Excerpts from a dataset:

--- START ---

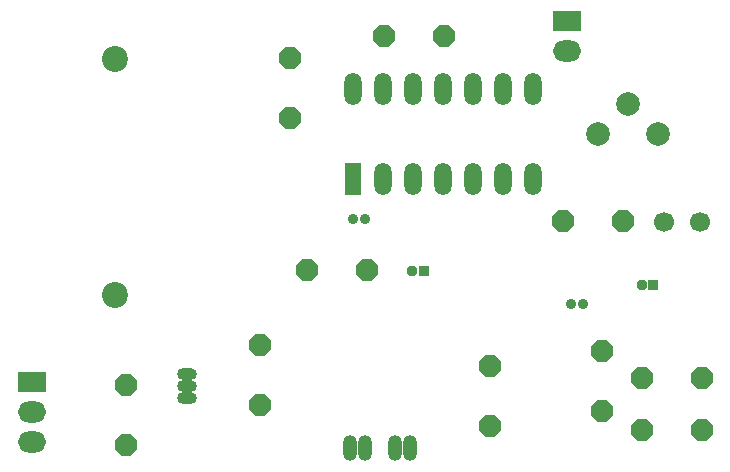
<source format=gbr>
G04 --- HEADER BEGIN --- *
G04 #@! TF.GenerationSoftware,LibrePCB,LibrePCB,0.1.6*
G04 #@! TF.CreationDate,2022-07-20T10:00:17*
G04 #@! TF.ProjectId,Sensor de pulso (Sensor_Pulso),780e052b-a1ef-4dc1-bbf9-e3d6d5305104,v1*
G04 #@! TF.Part,Single*
G04 #@! TF.SameCoordinates*
G04 #@! TF.FileFunction,Soldermask,Bot*
G04 #@! TF.FilePolarity,Negative*
%FSLAX66Y66*%
%MOMM*%
G01*
G75*
G04 --- HEADER END --- *
G04 --- APERTURE LIST BEGIN --- *
%ADD10C,0.9*%
%AMROTATEDOCTAGON11*4,1,8,0.9128,0.378094,0.378094,0.9128,-0.378094,0.9128,-0.9128,0.378094,-0.9128,-0.378094,-0.378094,-0.9128,0.378094,-0.9128,0.9128,-0.378094,0.9128,0.378094,0.0*%
%ADD11ROTATEDOCTAGON11*%
%ADD12O,1.2X2.2*%
%ADD13C,2.0*%
%ADD14O,2.39X1.787*%
%ADD15R,2.39X1.787*%
%ADD16O,1.47X2.74*%
%ADD17R,1.47X2.74*%
%ADD18C,1.7*%
%ADD19R,0.95X0.95*%
%ADD20C,0.95*%
%ADD21O,1.7X1.0*%
%ADD22C,2.2*%
G04 --- APERTURE LIST END --- *
G04 --- BOARD BEGIN --- *
D10*
G04 #@! TO.C,C1*
X34901250Y29210000D03*
X35901250Y29210000D03*
D11*
G04 #@! TO.C,R1*
X15716250Y15160625D03*
X15716250Y10080625D03*
G04 #@! TO.C,R5*
X29606875Y37782500D03*
X29606875Y42862500D03*
D12*
G04 #@! TO.C,?2*
X34686875Y9842500D03*
X35956875Y9842500D03*
X39766875Y9842500D03*
X38496875Y9842500D03*
D11*
G04 #@! TO.C,R8*
X59372500Y11350625D03*
X64452500Y11350625D03*
G04 #@! TO.C,R3*
X46513750Y16748125D03*
X46513750Y11668125D03*
D13*
G04 #@! TO.C,?1*
X55641875Y36433125D03*
X60721875Y36433125D03*
X58181875Y38973125D03*
D11*
G04 #@! TO.C,R9*
X55959375Y18018125D03*
X55959375Y12938125D03*
G04 #@! TO.C,R10*
X52705000Y29051250D03*
X57785000Y29051250D03*
D14*
G04 #@! TO.C,J2*
X7699375Y10318750D03*
D15*
X7699375Y15398750D03*
D14*
X7699375Y12858750D03*
D10*
G04 #@! TO.C,C2*
X54395625Y21986875D03*
X53395625Y21986875D03*
D16*
G04 #@! TO.C,U1*
X45085000Y40243125D03*
X37465000Y32623125D03*
X42545000Y40243125D03*
X37465000Y40243125D03*
X47625000Y32623125D03*
X40005000Y40243125D03*
X50165000Y32623125D03*
X47625000Y40243125D03*
X34925000Y40243125D03*
D17*
X34925000Y32623125D03*
D16*
X45085000Y32623125D03*
X40005000Y32623125D03*
X42545000Y32623125D03*
X50165000Y40243125D03*
D18*
G04 #@! TO.C,LED1*
X61285625Y28971875D03*
X64285625Y28971875D03*
D11*
G04 #@! TO.C,R6*
X36115625Y24923750D03*
X31035625Y24923750D03*
D19*
G04 #@! TO.C,C3*
X40901875Y24844375D03*
D20*
X39901875Y24844375D03*
D14*
G04 #@! TO.C,J1*
X53022500Y43418125D03*
D15*
X53022500Y45958125D03*
D21*
G04 #@! TO.C,T1*
X20875625Y15081250D03*
X20875625Y14081250D03*
X20875625Y16081250D03*
D11*
G04 #@! TO.C,R4*
X37544375Y44688125D03*
X42624375Y44688125D03*
D19*
G04 #@! TO.C,C4*
X60348750Y23653750D03*
D20*
X59348750Y23653750D03*
D22*
G04 #@! TO.C,BT1*
X14763750Y22788750D03*
X14763750Y42788750D03*
D11*
G04 #@! TO.C,R7*
X59372500Y15716250D03*
X64452500Y15716250D03*
G04 #@! TO.C,R2*
X27066875Y18573750D03*
X27066875Y13493750D03*
G04 --- BOARD END --- *
G04 #@! TF.MD5,fffba958145425d888302e599d7ad034*
M02*

</source>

--- END ---

### What the task requires
In the copy, include all records verbatim but no images.

### Task response
<source format=gbr>
G04 --- HEADER BEGIN --- *
G04 #@! TF.GenerationSoftware,LibrePCB,LibrePCB,0.1.6*
G04 #@! TF.CreationDate,2022-07-20T10:00:17*
G04 #@! TF.ProjectId,Sensor de pulso (Sensor_Pulso),780e052b-a1ef-4dc1-bbf9-e3d6d5305104,v1*
G04 #@! TF.Part,Single*
G04 #@! TF.SameCoordinates*
G04 #@! TF.FileFunction,Soldermask,Bot*
G04 #@! TF.FilePolarity,Negative*
%FSLAX66Y66*%
%MOMM*%
G01*
G75*
G04 --- HEADER END --- *
G04 --- APERTURE LIST BEGIN --- *
%ADD10C,0.9*%
%AMROTATEDOCTAGON11*4,1,8,0.9128,0.378094,0.378094,0.9128,-0.378094,0.9128,-0.9128,0.378094,-0.9128,-0.378094,-0.378094,-0.9128,0.378094,-0.9128,0.9128,-0.378094,0.9128,0.378094,0.0*%
%ADD11ROTATEDOCTAGON11*%
%ADD12O,1.2X2.2*%
%ADD13C,2.0*%
%ADD14O,2.39X1.787*%
%ADD15R,2.39X1.787*%
%ADD16O,1.47X2.74*%
%ADD17R,1.47X2.74*%
%ADD18C,1.7*%
%ADD19R,0.95X0.95*%
%ADD20C,0.95*%
%ADD21O,1.7X1.0*%
%ADD22C,2.2*%
G04 --- APERTURE LIST END --- *
G04 --- BOARD BEGIN --- *
D10*
G04 #@! TO.C,C1*
X34901250Y29210000D03*
X35901250Y29210000D03*
D11*
G04 #@! TO.C,R1*
X15716250Y15160625D03*
X15716250Y10080625D03*
G04 #@! TO.C,R5*
X29606875Y37782500D03*
X29606875Y42862500D03*
D12*
G04 #@! TO.C,?2*
X34686875Y9842500D03*
X35956875Y9842500D03*
X39766875Y9842500D03*
X38496875Y9842500D03*
D11*
G04 #@! TO.C,R8*
X59372500Y11350625D03*
X64452500Y11350625D03*
G04 #@! TO.C,R3*
X46513750Y16748125D03*
X46513750Y11668125D03*
D13*
G04 #@! TO.C,?1*
X55641875Y36433125D03*
X60721875Y36433125D03*
X58181875Y38973125D03*
D11*
G04 #@! TO.C,R9*
X55959375Y18018125D03*
X55959375Y12938125D03*
G04 #@! TO.C,R10*
X52705000Y29051250D03*
X57785000Y29051250D03*
D14*
G04 #@! TO.C,J2*
X7699375Y10318750D03*
D15*
X7699375Y15398750D03*
D14*
X7699375Y12858750D03*
D10*
G04 #@! TO.C,C2*
X54395625Y21986875D03*
X53395625Y21986875D03*
D16*
G04 #@! TO.C,U1*
X45085000Y40243125D03*
X37465000Y32623125D03*
X42545000Y40243125D03*
X37465000Y40243125D03*
X47625000Y32623125D03*
X40005000Y40243125D03*
X50165000Y32623125D03*
X47625000Y40243125D03*
X34925000Y40243125D03*
D17*
X34925000Y32623125D03*
D16*
X45085000Y32623125D03*
X40005000Y32623125D03*
X42545000Y32623125D03*
X50165000Y40243125D03*
D18*
G04 #@! TO.C,LED1*
X61285625Y28971875D03*
X64285625Y28971875D03*
D11*
G04 #@! TO.C,R6*
X36115625Y24923750D03*
X31035625Y24923750D03*
D19*
G04 #@! TO.C,C3*
X40901875Y24844375D03*
D20*
X39901875Y24844375D03*
D14*
G04 #@! TO.C,J1*
X53022500Y43418125D03*
D15*
X53022500Y45958125D03*
D21*
G04 #@! TO.C,T1*
X20875625Y15081250D03*
X20875625Y14081250D03*
X20875625Y16081250D03*
D11*
G04 #@! TO.C,R4*
X37544375Y44688125D03*
X42624375Y44688125D03*
D19*
G04 #@! TO.C,C4*
X60348750Y23653750D03*
D20*
X59348750Y23653750D03*
D22*
G04 #@! TO.C,BT1*
X14763750Y22788750D03*
X14763750Y42788750D03*
D11*
G04 #@! TO.C,R7*
X59372500Y15716250D03*
X64452500Y15716250D03*
G04 #@! TO.C,R2*
X27066875Y18573750D03*
X27066875Y13493750D03*
G04 --- BOARD END --- *
G04 #@! TF.MD5,fffba958145425d888302e599d7ad034*
M02*

</source>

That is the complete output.